Second, in the absence of clear institutional rules about ragging, which are regularly and consistently enforced against offenders, individuals will violate the rights of other individuals. It is a myth that individuals will regulate themselves in accordance with the principles of non-violence, amity, and harmony. Human beings may not be innately violent. They are not necessarily intrinsically peace-loving either. A clear and consistent policy about punishing anyone who oppresses another person and well-defined mechanisms for accountability are an absolute must in Indian schools and colleges if ragging has to stop. I believe that Indian educational institutions have a lot to learn from the American educational system in this regard. It is not the case that there are no incidents of ragging--termed 'hazing' here-- in American educational institutions, but policies, response measures, campus safety provisions, and the threat of lawsuits ensure that such incidents are kept to a minimum and offenders are adequately prosecuted.
Third, and related, educational spaces in India have to be immunized from outside interference by powerful people, whether politicians, businesspersons, or criminals. In several of the conflicts that I witnessed as a resident of the DPS hostel, the parties involved—often students from different Indian states or regions— would threaten to bring in 'manpower' from Delhi University, or get the help of some politicians and their goons, to sort out the other side. A lot of this was bluster, but it was not clear how the school authorities negotiated the impact of such external influences on the everyday functioning of the school.

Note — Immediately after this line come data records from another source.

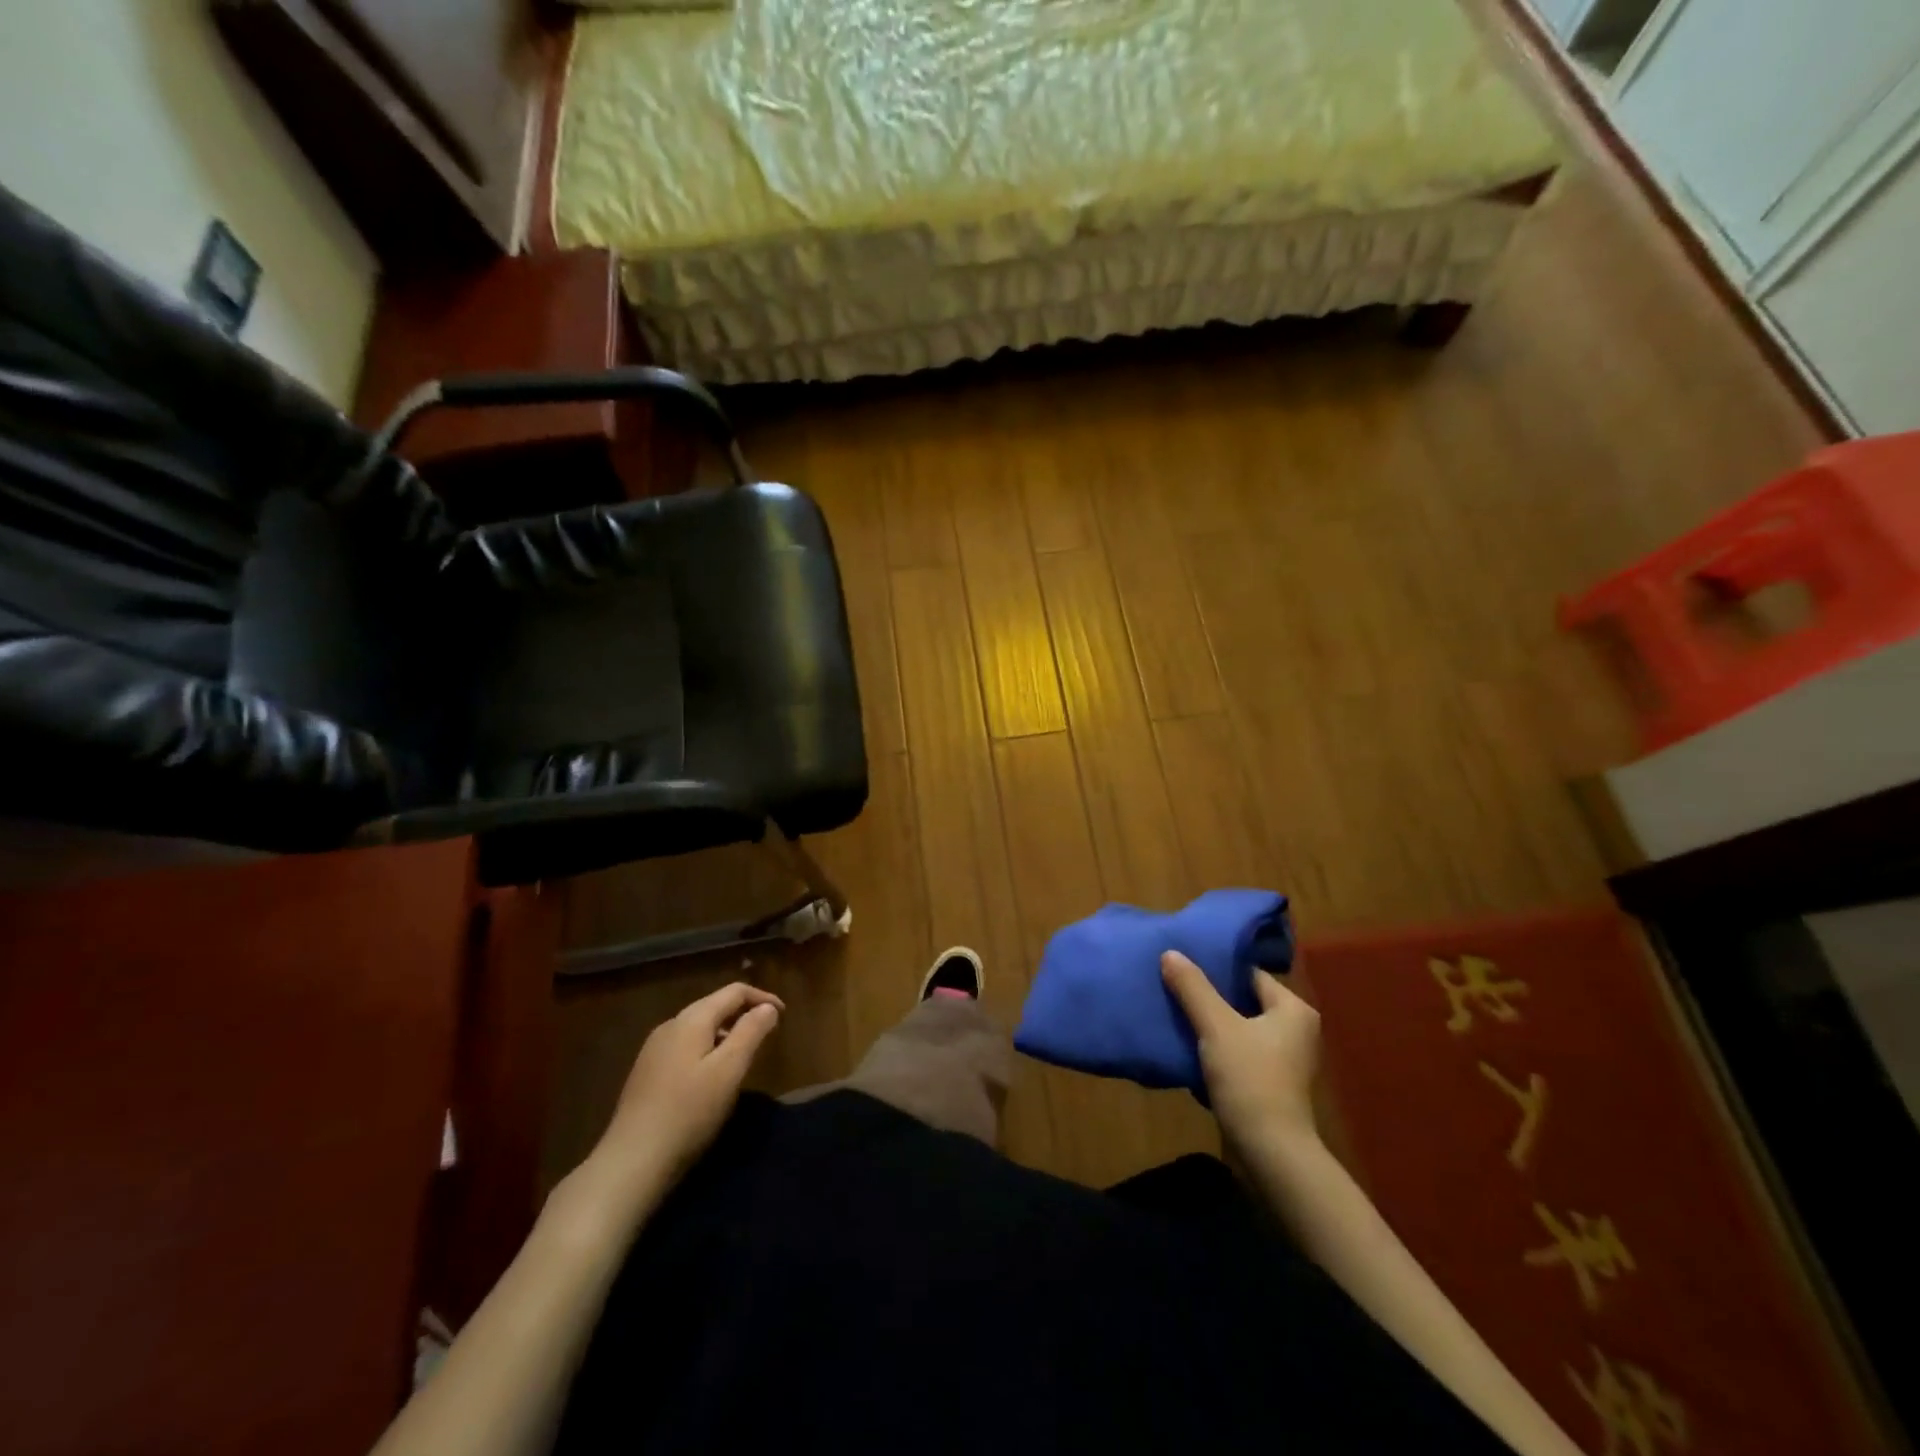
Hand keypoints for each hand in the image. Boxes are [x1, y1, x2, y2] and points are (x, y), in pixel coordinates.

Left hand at [593, 981, 783, 1190]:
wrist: (631, 1161)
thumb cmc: (688, 1112)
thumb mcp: (729, 1070)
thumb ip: (751, 1032)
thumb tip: (767, 1008)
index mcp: (691, 1020)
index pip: (733, 992)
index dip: (762, 998)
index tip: (783, 1015)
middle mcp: (670, 1026)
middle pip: (714, 1006)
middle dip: (744, 1014)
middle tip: (767, 1034)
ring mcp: (654, 1050)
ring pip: (698, 1028)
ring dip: (726, 1033)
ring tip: (744, 1056)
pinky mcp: (646, 1073)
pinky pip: (685, 1047)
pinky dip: (707, 1049)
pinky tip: (712, 1076)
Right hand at [1161, 951, 1320, 1152]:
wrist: (1270, 1153)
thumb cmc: (1250, 1079)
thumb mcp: (1216, 1027)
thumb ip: (1193, 988)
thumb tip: (1170, 952)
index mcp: (1293, 1009)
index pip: (1248, 974)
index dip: (1215, 967)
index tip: (1182, 963)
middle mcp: (1295, 1030)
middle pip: (1242, 1000)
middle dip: (1208, 996)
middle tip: (1172, 984)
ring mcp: (1284, 1060)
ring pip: (1237, 1028)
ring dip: (1209, 1024)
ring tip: (1173, 1011)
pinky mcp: (1270, 1083)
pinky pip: (1238, 1053)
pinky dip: (1215, 1049)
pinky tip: (1187, 1046)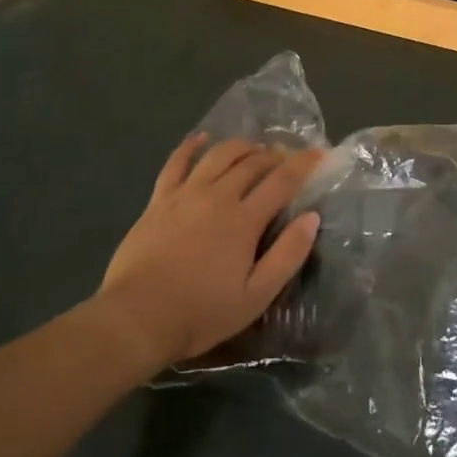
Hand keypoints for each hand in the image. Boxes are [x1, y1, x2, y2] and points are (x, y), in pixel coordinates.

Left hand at [97, 135, 321, 370]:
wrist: (137, 318)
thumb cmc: (201, 313)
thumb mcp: (255, 296)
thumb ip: (287, 255)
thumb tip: (311, 218)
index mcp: (244, 220)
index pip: (282, 181)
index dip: (303, 164)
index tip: (319, 154)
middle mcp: (217, 196)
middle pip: (252, 163)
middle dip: (274, 156)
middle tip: (286, 159)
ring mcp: (185, 194)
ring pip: (219, 155)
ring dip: (241, 146)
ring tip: (254, 148)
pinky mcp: (159, 199)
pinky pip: (176, 162)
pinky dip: (191, 146)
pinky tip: (201, 138)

Even if the school did possess autonomy from such external influence, it was not clearly communicated to all the students.
Fourth, the violence of ragging is structured to perpetuate itself. It is not uncommon to hear some college students say that they enjoyed being ragged and that it was a part of the college experience. Accordingly, these students say that they want to have the chance to rag others, to make them feel at home, if you please. This is sophistry. The desire to rag someone else is a desire to shake off the humiliation of having been ragged. That anger comes out on the next
innocent victim. The claim that one's experience of being ragged was fun, likewise, is a shallow pretence that the experience did not involve any sense of an abject inequality of power.

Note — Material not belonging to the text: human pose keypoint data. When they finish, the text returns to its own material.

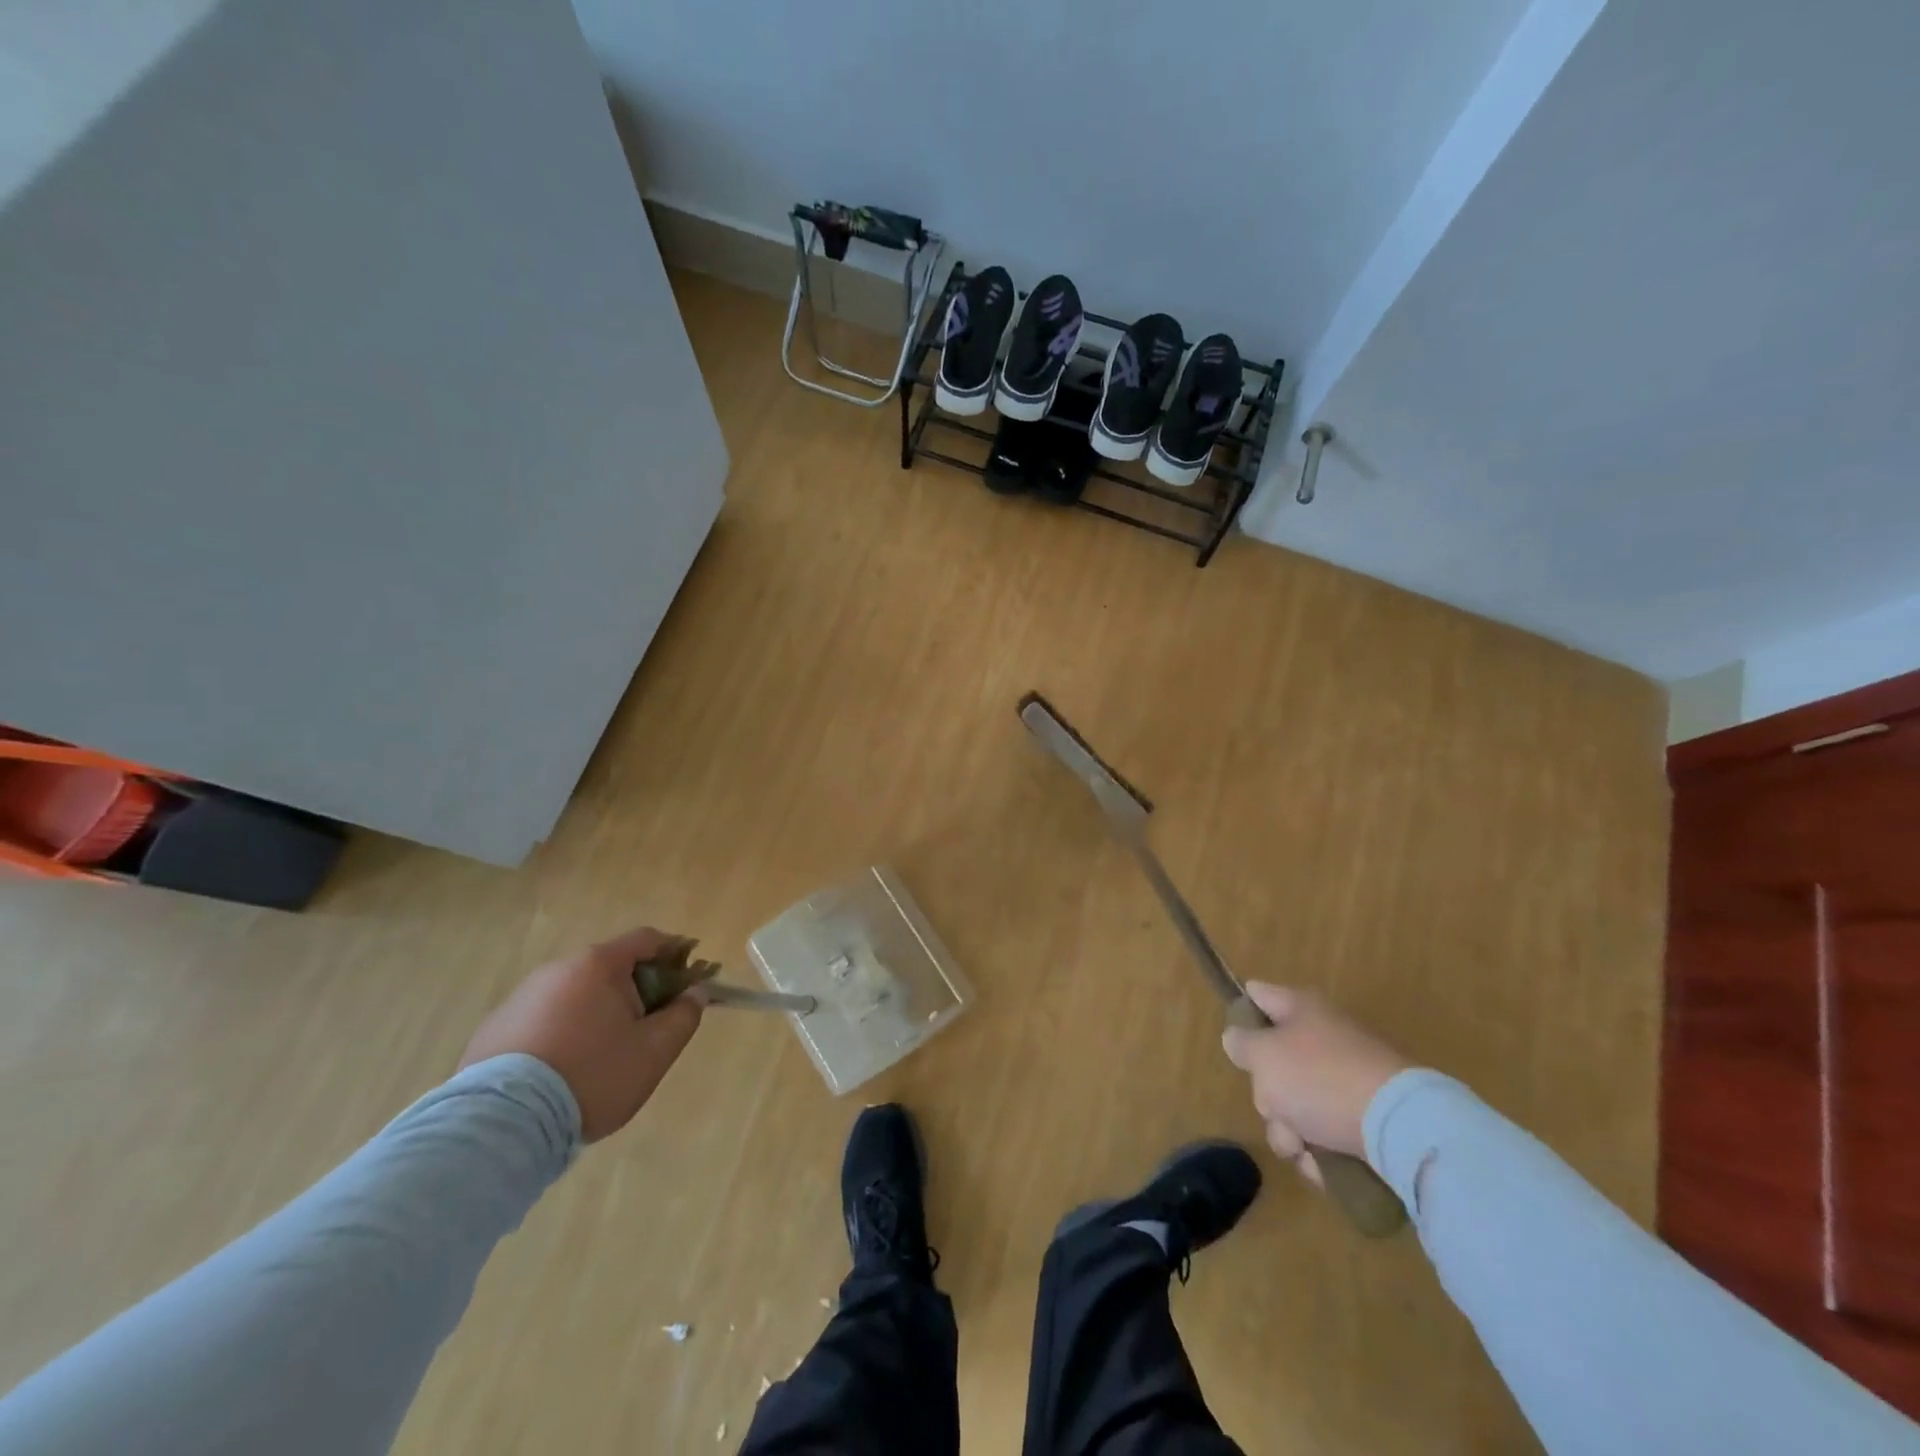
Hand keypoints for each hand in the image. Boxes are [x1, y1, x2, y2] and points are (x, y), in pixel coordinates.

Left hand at [459, 926, 705, 1141]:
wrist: (501, 1126)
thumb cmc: (592, 1076)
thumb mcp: (654, 1051)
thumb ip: (684, 1015)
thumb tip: (695, 992)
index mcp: (597, 965)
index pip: (647, 939)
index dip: (675, 951)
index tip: (691, 974)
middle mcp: (556, 970)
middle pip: (610, 967)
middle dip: (637, 988)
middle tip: (651, 1024)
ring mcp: (520, 998)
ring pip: (575, 994)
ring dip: (598, 1011)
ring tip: (606, 1054)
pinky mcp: (493, 1030)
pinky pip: (544, 1019)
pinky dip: (564, 1031)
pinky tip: (565, 1069)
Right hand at [1221, 982, 1407, 1183]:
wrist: (1400, 1127)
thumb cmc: (1319, 1078)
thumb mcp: (1263, 1056)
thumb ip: (1241, 1044)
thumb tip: (1238, 1039)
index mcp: (1300, 1009)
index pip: (1257, 995)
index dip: (1240, 1013)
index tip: (1235, 1044)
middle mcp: (1324, 1037)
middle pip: (1274, 1061)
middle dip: (1267, 1093)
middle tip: (1274, 1106)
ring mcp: (1347, 1077)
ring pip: (1296, 1102)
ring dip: (1289, 1129)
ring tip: (1302, 1146)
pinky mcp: (1365, 1116)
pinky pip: (1325, 1130)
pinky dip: (1319, 1149)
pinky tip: (1322, 1164)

I am proud to say that when the 11th standard (1989) batch of the DPS Mathura Road hostel moved to the 12th standard, we decided by consensus that there would be no ragging from then on. At the same time, the school authorities were also whittling down the number of students admitted each year to the hostel, partly to renovate the hostel, but partly, I believe, to get an opportunity to change the culture of hostel life. Almost two decades have passed since then, and
I do not know what the situation is like now. And, while my experience of ragging was relatively mild, it has lingered in my memory at least to the extent that reading an article about ragging compelled me to write this piece. I should also add, I have only been back to DPS Mathura Road once since graduating in 1991.